Our big challenge - Solidarity in the face of insecurity
The text below is the opening keynote speech given by Lisa Nandy MP, at Class's first national conference on 2 November, 2013 at Congress House. Please check against delivery - video to follow shortly.
I want to thank Class for bringing us together today. Because in just three years since the Coalition came to power, we’ve seen the biggest fall in living standards since Victorian times. Labour’s legacy of lifting a million children out of poverty will be wiped out in just five years. The British Red Cross, used to working amidst war and famine, launching its first emergency food appeal to feed families in Britain - the spectacle of families, standing in food queues, trying to stave off the humiliation of miserable grinding poverty, in one of the richest countries in the world.
And like Billy said, they’re picking on the people too ill, too powerless to fight back. Disabled people, evicted because of the bedroom tax. Children turning up at school too hungry to learn. Home care workers forced onto zero hours contracts and told they’ll be sacked if they complain. People rendered utterly powerless to fight back.
Because when they try to speak out they’re silenced. Sweeping cuts to legal aid have rendered the housing and employment rights, hard won over a century of struggle, virtually unenforceable in one stroke. Employment tribunal fees hiked up beyond a level most people can dream of. And the charities who give them a voice, gagged by the Lobbying Bill, being rushed through Parliament in time for the run up to the election.
It’s enough to make you despair. But we don’t have the luxury of despair. In twenty months time we face the most important election for a generation. The Labour Party, offering to stand up to big energy companies, boost credit unions, crack down on the legal loan sharks causing such misery to families, and extend the living wage. We can choose that – or we can choose more of this.
But my friends, neighbours, constituents in Wigan - they can’t afford more of this. And neither can any of us. Because they are ripping apart the institutions that hold society together. Fragmenting and fracturing schools, pitting them against one another, creating winners and losers among children. Selling off the NHS, the Royal Mail, the East Coast Mainline. Not a day goes by without an attack on a trade union or a charity that speaks out.
And they are pitting us against one another. Young against old. Citizens against immigrants. North against South. Don’t let them get away with it. These are political choices. Don’t believe them when they say we can’t afford to give our pensioners a dignified retirement and feed our kids, when they say we can’t afford to protect the environment and heat our homes. We can. We can do so much better than this if we make the right choices – and that means putting people before profits, it means no more tax cuts for millionaires, no more wasting billions on housing benefit that goes to wealthy landlords instead of building a million new homes.

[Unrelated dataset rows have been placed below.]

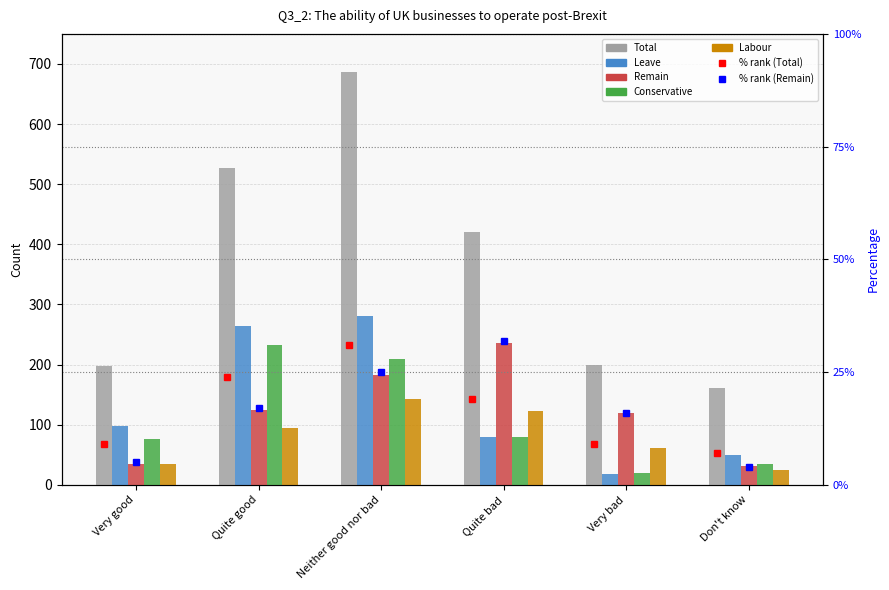

What is the average value of the Total series?

365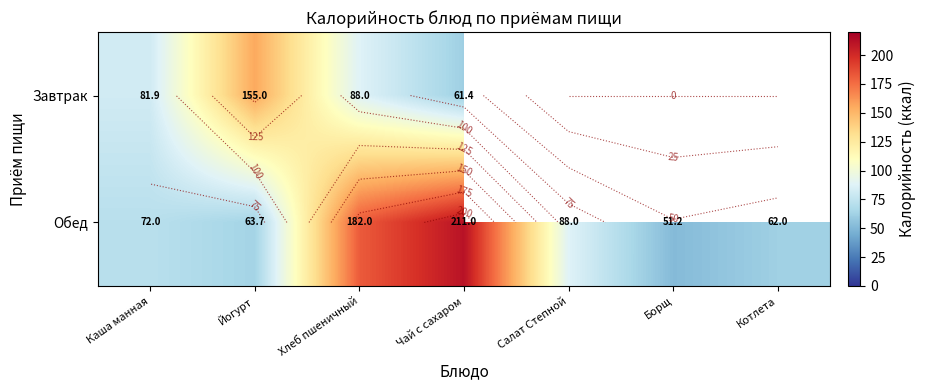

Where is Завтрак nearest to the value 108?

Хлеб пшеничный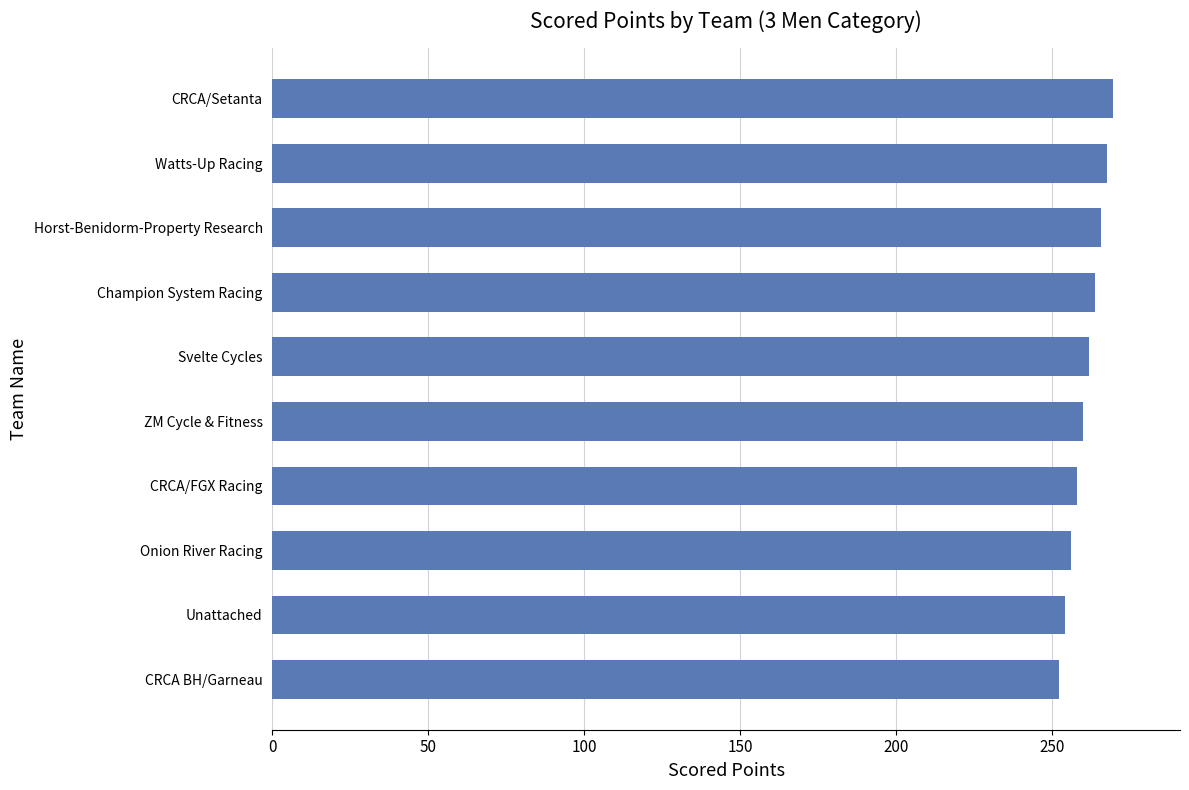

What is the sum of all values?

2606.6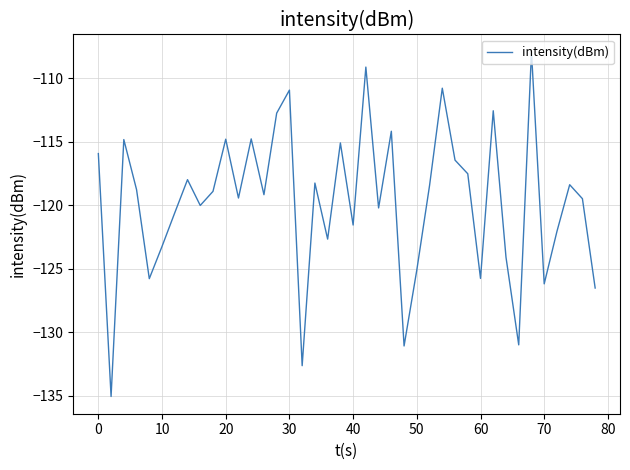

What is the difference between the maximum and second lowest values?

24.7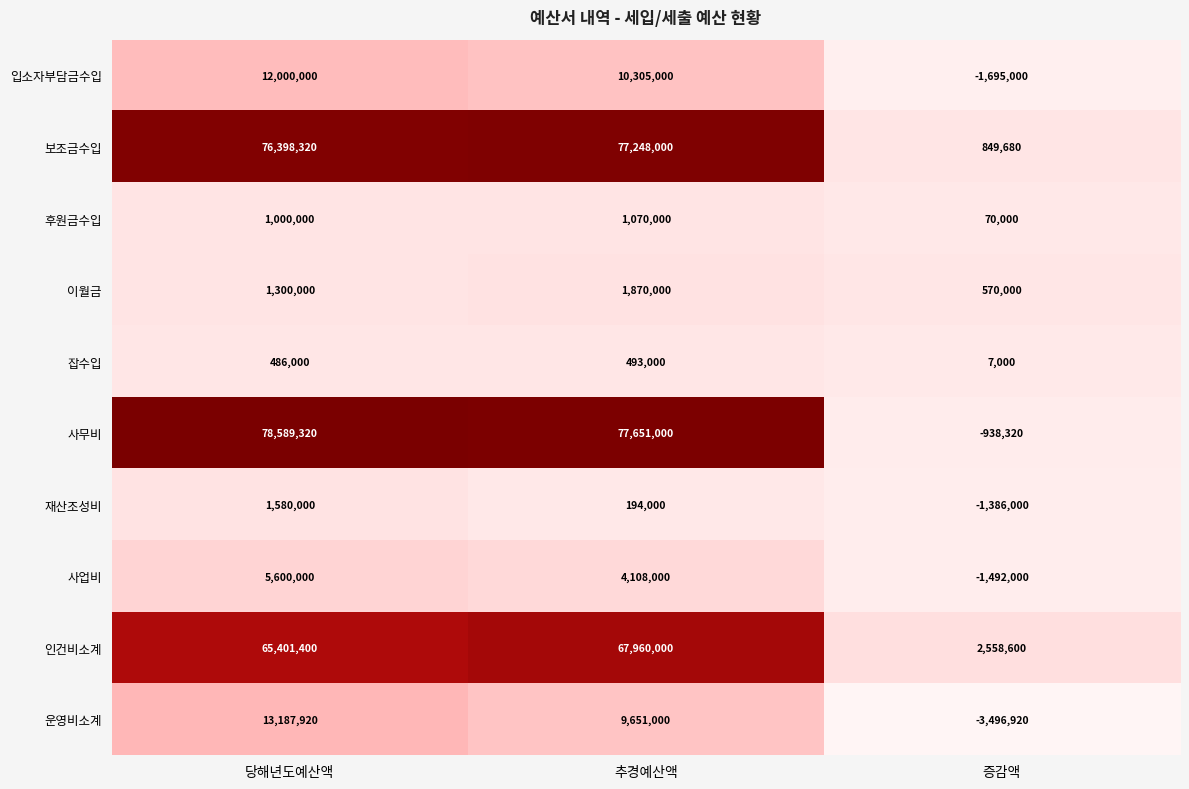

Count the number of data series in this chart.

10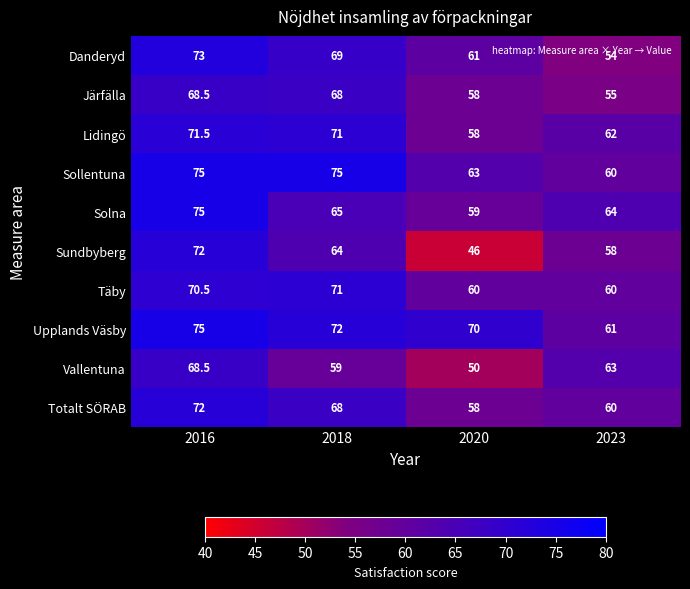

What is the average value of the Upplands Väsby series?

69.5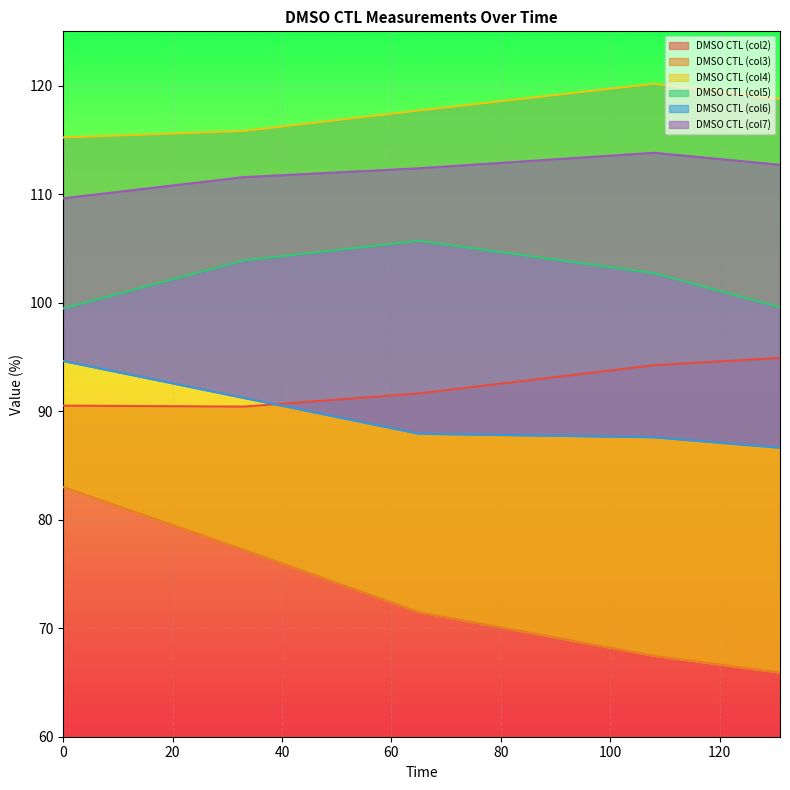

True or false: DMSO CTL (col2) and DMSO CTL (col7) intersect in this chart.

False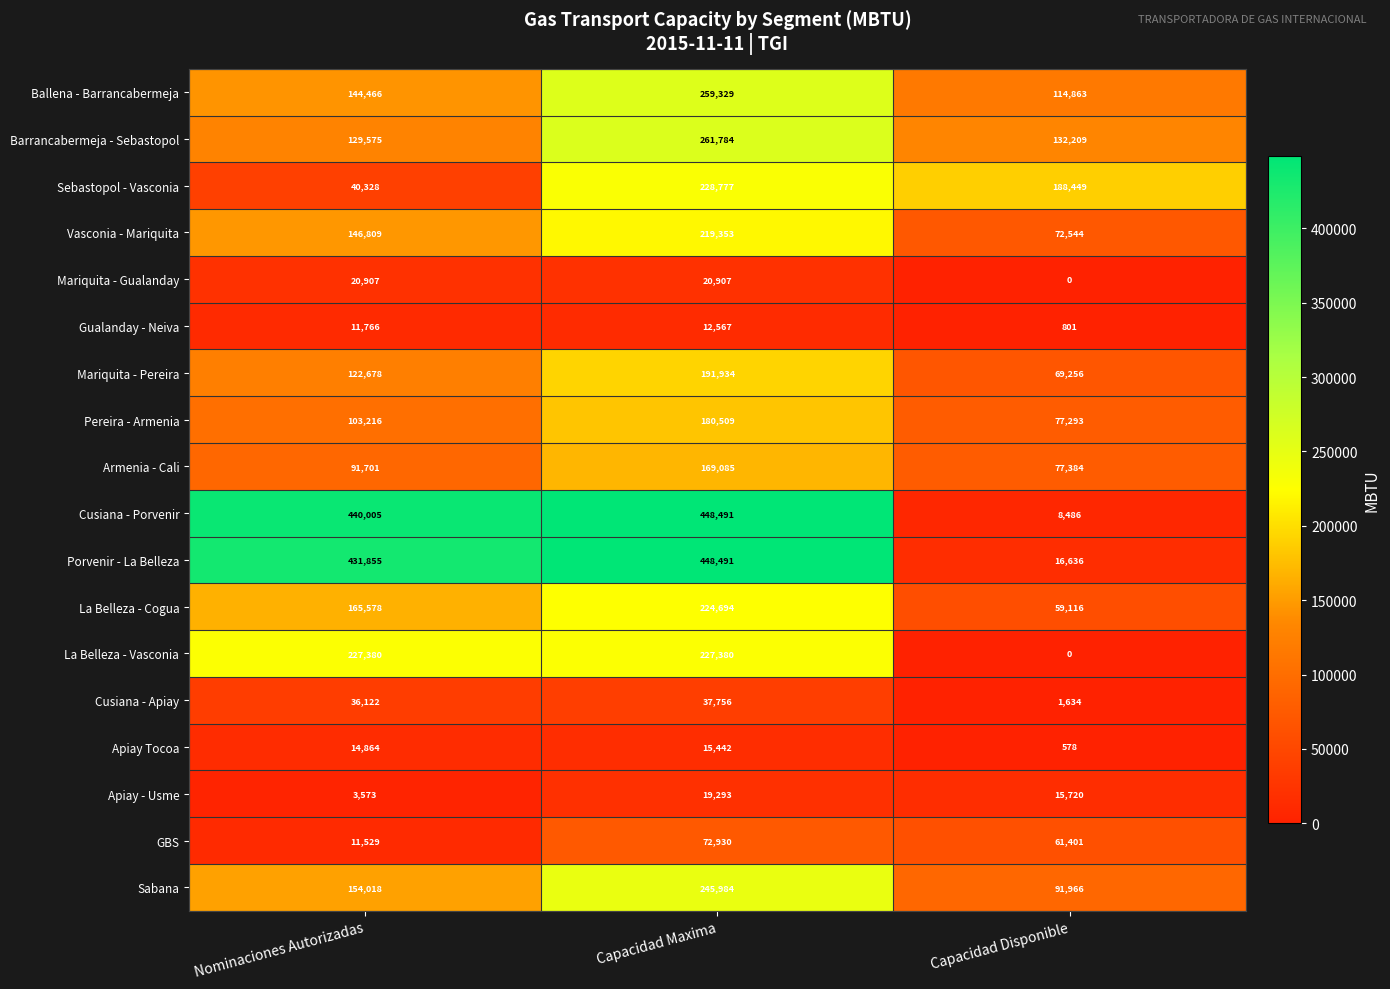

Which label corresponds to the smallest value in the chart?

Capacidad Disponible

Solidarity in the face of insecurity. This is our big challenge.
It can be done- our history is littered with examples. It was solidarity that created the trade union movement, that won the battle for the NHS, for the minimum wage. Look at the struggle fought by families whose loved ones died at Hillsborough – quiet, determined dignity over decades to right an historic wrong.
And just weeks ago I was proud to stand with Hovis workers in Wigan when they stood up to agency labour, zero hours contracts and a two tier workforce. Their union, the Bakers’ union, backed them. But so too did ordinary members of Unite, UCU, the NUT, the CWU – ordinary working people came and stood on the picket line with us. That’s how we won. Solidarity is back, it feels good and it works.
That’s our challenge in the next 20 months. Despite everything they’re doing to our communities - to stick together, stand together and fight together. Unity, solidarity and strength. It’s a fight we can win, and a fight we have to win.